§ **Records provided**
────────────────
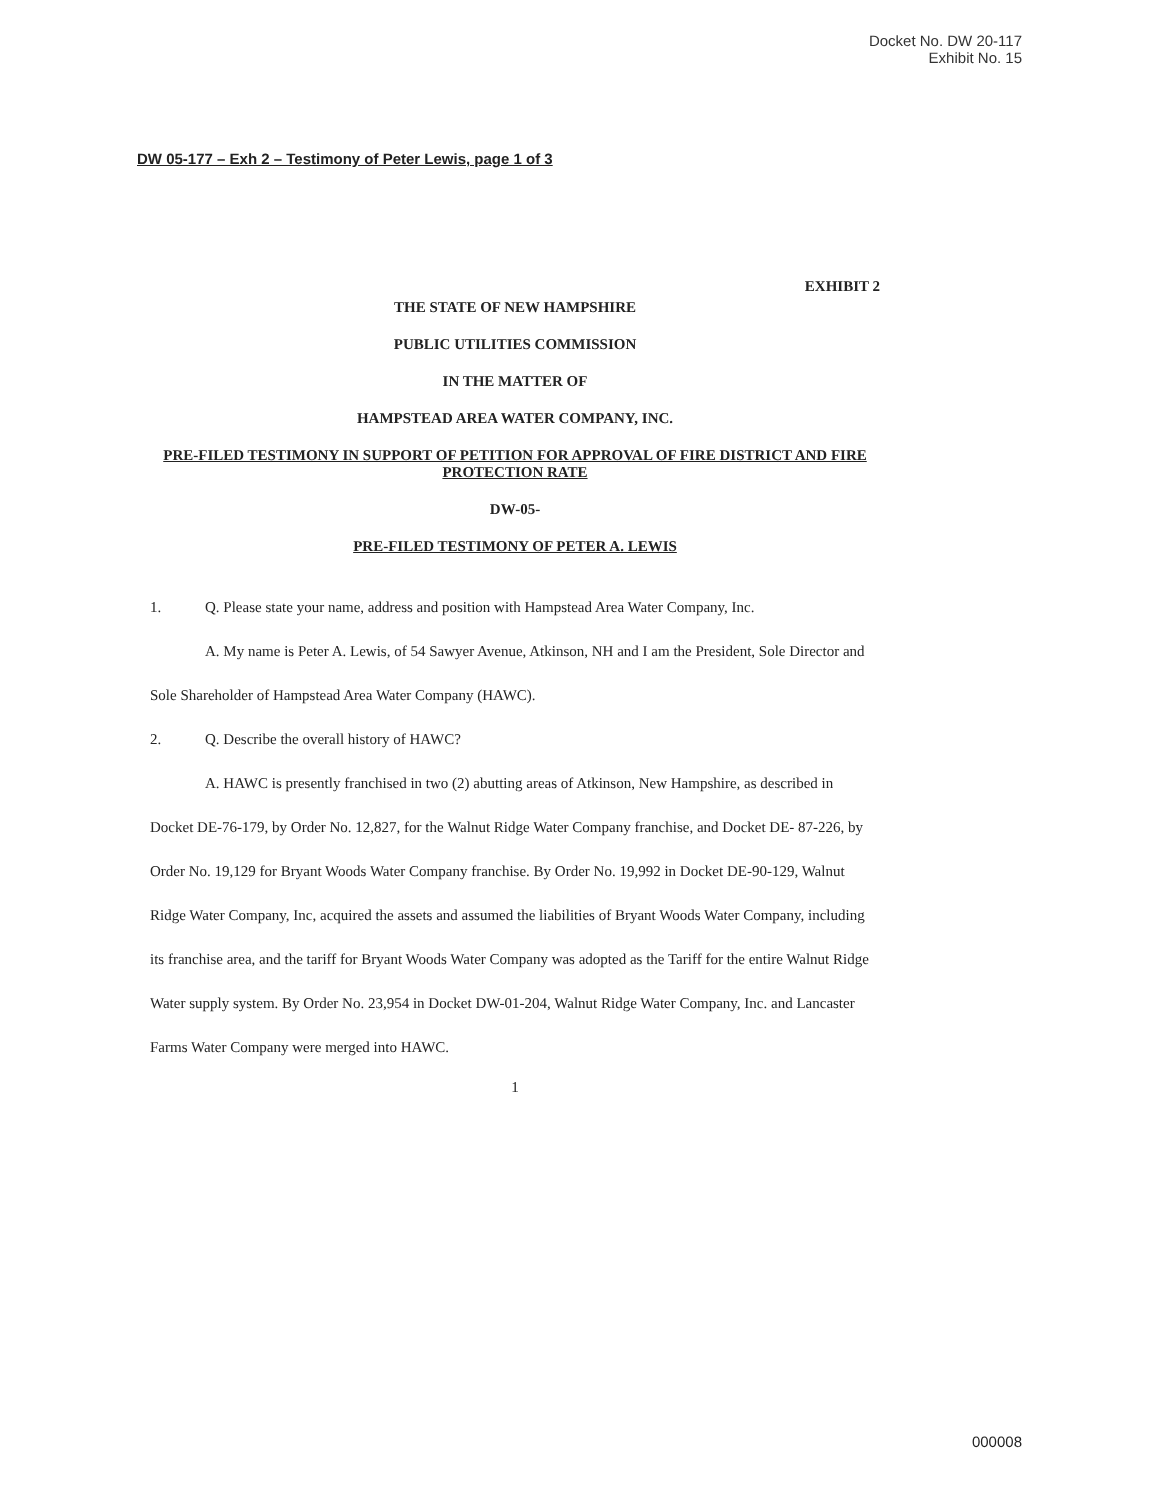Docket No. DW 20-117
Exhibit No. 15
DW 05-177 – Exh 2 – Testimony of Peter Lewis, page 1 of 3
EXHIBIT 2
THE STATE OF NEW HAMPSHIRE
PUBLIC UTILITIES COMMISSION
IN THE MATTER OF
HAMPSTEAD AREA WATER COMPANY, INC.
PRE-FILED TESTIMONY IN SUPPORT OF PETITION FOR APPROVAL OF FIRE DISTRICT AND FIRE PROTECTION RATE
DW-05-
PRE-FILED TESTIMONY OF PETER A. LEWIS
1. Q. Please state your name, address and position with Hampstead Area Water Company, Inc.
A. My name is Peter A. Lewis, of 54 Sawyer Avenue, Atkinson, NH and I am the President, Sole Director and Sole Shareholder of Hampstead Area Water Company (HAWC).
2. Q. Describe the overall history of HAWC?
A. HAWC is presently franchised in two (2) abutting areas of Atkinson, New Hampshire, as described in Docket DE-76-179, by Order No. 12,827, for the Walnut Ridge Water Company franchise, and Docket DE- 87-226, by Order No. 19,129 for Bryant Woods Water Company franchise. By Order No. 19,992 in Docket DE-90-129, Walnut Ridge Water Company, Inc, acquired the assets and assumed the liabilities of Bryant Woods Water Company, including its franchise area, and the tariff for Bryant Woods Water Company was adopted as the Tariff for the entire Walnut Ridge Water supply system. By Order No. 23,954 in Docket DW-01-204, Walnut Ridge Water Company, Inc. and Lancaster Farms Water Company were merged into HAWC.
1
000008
────────────────
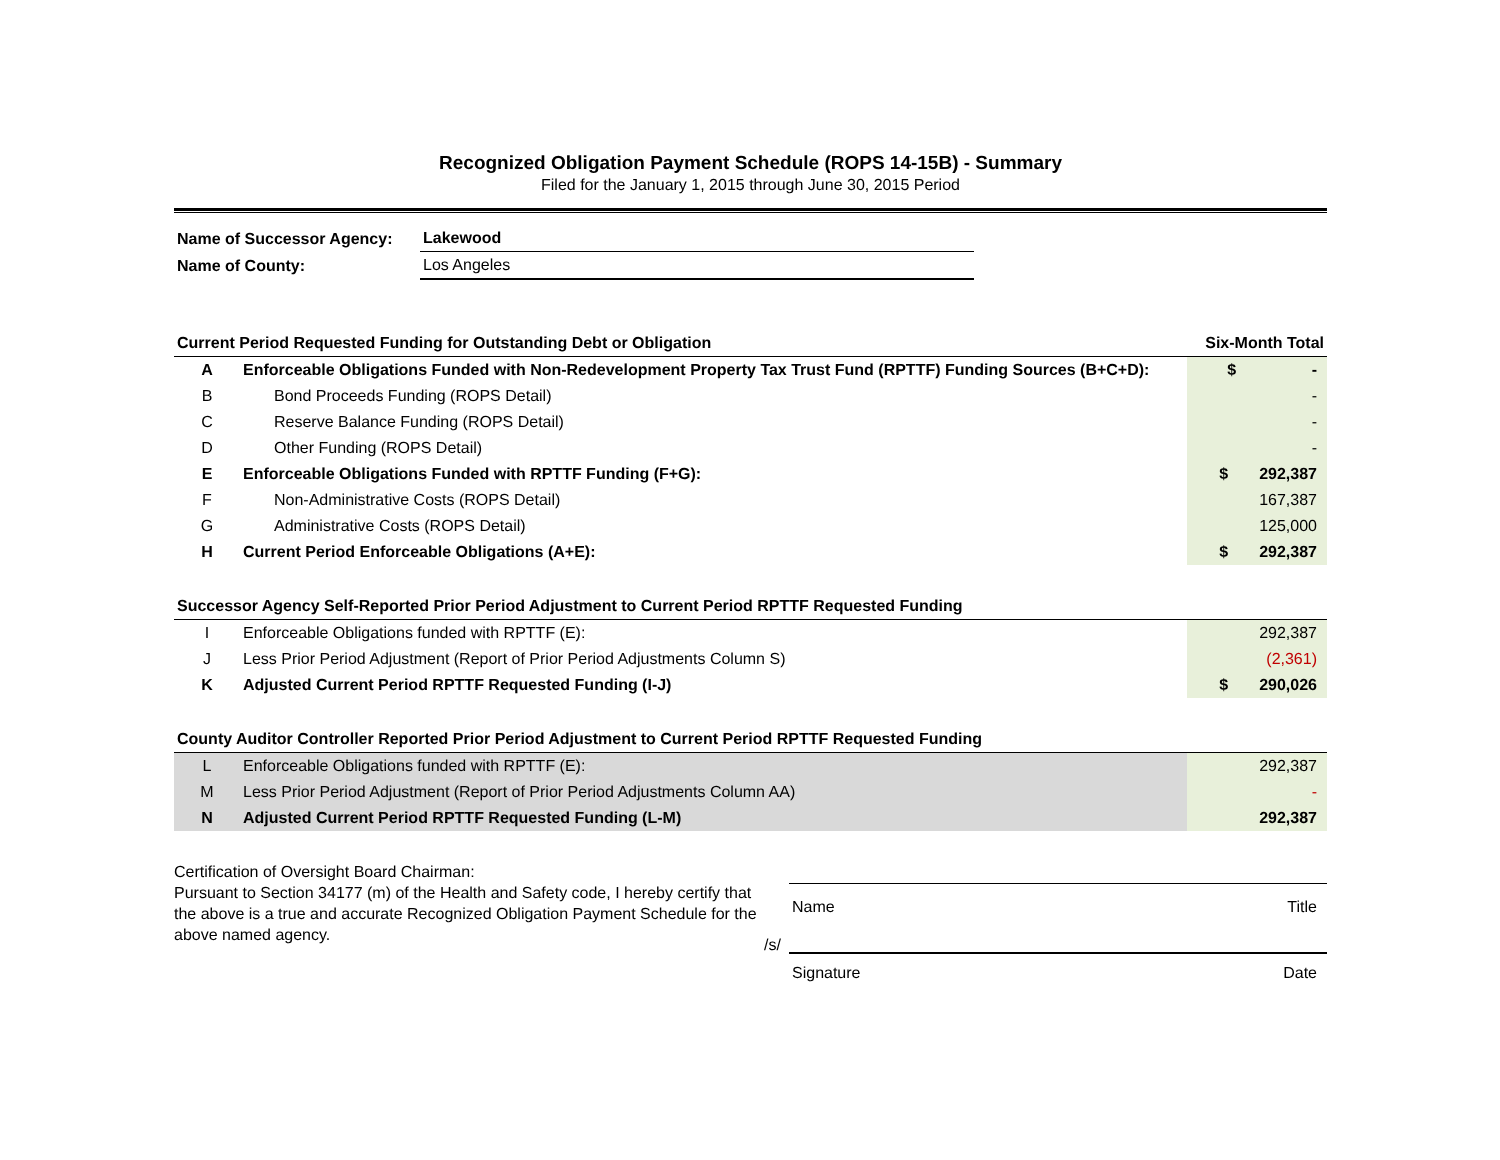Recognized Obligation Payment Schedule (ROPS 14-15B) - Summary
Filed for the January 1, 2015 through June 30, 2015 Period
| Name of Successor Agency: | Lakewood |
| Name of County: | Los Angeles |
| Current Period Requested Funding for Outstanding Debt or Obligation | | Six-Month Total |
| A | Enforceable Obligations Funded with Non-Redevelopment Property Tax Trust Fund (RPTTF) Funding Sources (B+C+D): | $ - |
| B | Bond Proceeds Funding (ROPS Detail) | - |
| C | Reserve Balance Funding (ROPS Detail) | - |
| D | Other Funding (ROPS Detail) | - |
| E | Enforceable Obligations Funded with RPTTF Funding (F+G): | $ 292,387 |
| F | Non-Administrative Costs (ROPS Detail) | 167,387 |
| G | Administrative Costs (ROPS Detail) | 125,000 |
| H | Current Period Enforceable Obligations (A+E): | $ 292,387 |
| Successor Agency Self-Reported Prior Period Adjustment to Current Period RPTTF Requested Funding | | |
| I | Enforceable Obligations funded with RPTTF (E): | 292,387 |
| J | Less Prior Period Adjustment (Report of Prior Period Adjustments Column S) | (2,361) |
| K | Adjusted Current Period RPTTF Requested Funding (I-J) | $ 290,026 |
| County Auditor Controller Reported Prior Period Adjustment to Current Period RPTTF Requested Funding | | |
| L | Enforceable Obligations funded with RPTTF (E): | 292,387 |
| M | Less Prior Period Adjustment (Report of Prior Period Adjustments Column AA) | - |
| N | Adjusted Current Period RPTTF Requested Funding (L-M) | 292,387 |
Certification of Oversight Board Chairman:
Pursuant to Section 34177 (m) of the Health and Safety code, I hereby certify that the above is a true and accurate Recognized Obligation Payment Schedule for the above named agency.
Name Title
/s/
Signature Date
────────────────
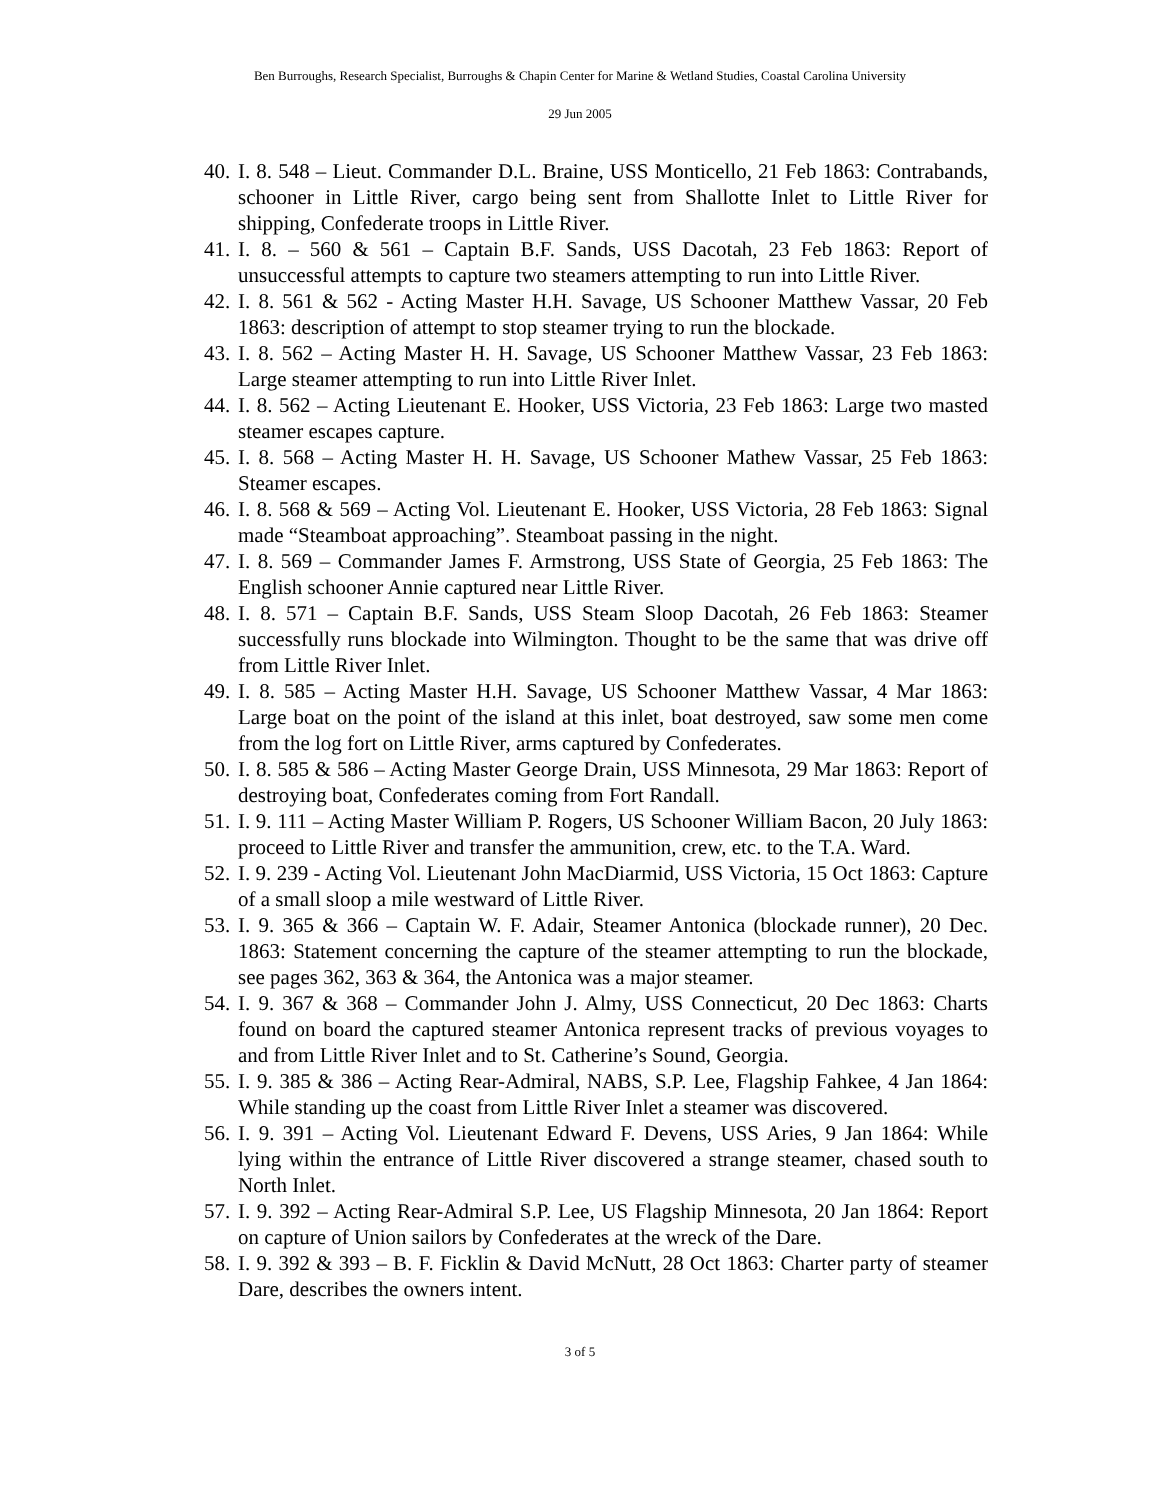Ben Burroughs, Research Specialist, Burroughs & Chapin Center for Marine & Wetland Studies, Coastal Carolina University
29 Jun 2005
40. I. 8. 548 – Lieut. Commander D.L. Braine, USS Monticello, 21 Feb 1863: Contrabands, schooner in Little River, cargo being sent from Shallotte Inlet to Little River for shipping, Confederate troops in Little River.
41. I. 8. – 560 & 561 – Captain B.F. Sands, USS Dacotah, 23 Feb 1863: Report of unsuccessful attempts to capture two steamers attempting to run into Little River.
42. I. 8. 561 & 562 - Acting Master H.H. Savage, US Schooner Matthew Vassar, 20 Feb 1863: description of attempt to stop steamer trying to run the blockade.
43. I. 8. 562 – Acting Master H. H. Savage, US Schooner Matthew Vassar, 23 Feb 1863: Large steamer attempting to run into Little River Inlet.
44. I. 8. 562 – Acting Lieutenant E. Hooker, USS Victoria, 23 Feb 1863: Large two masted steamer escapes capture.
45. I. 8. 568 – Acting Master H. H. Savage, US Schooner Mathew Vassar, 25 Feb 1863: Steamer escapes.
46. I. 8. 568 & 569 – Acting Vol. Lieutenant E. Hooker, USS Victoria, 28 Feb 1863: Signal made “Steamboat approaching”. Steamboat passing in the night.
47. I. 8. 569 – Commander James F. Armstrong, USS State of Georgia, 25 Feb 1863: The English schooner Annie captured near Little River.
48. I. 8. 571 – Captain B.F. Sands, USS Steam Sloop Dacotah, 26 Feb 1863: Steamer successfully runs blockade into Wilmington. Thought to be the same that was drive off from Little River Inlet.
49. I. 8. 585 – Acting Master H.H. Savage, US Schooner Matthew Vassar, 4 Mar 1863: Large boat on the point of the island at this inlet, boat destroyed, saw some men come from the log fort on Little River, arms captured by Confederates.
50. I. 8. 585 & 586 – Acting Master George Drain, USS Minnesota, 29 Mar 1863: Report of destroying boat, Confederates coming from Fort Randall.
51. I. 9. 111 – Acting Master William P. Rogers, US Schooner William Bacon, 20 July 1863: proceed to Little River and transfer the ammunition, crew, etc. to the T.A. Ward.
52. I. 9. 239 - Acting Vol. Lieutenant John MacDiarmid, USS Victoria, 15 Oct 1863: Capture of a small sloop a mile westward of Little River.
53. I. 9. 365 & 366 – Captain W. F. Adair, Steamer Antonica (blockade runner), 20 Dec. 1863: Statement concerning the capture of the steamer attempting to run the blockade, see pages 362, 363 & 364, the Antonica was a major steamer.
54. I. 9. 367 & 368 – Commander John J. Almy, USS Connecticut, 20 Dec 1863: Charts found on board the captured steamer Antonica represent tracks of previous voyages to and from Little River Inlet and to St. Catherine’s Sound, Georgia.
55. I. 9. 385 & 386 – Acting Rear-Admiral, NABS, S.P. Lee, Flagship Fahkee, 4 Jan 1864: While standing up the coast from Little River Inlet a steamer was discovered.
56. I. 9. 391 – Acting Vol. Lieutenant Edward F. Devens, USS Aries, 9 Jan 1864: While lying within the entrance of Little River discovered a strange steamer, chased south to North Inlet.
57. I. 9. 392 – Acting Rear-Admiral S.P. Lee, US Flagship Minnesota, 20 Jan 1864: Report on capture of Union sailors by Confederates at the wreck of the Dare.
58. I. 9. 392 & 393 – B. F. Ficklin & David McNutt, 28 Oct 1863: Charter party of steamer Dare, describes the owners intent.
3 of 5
────────────────
§ **Task to complete**
Copy out, exactly and alone, the lines of the entries above between the ones holding "53. I. 9. 365" and "54. I. 9. 367", inclusive.

§ **Answer below**
53. I. 9. 365 & 366 – Captain W. F. Adair, Steamer Antonica (blockade runner), 20 Dec. 1863: Statement concerning the capture of the steamer attempting to run the blockade, see pages 362, 363 & 364, the Antonica was a major steamer.
54. I. 9. 367 & 368 – Commander John J. Almy, USS Connecticut, 20 Dec 1863: Charts found on board the captured steamer Antonica represent tracks of previous voyages to and from Little River Inlet and to St. Catherine’s Sound, Georgia.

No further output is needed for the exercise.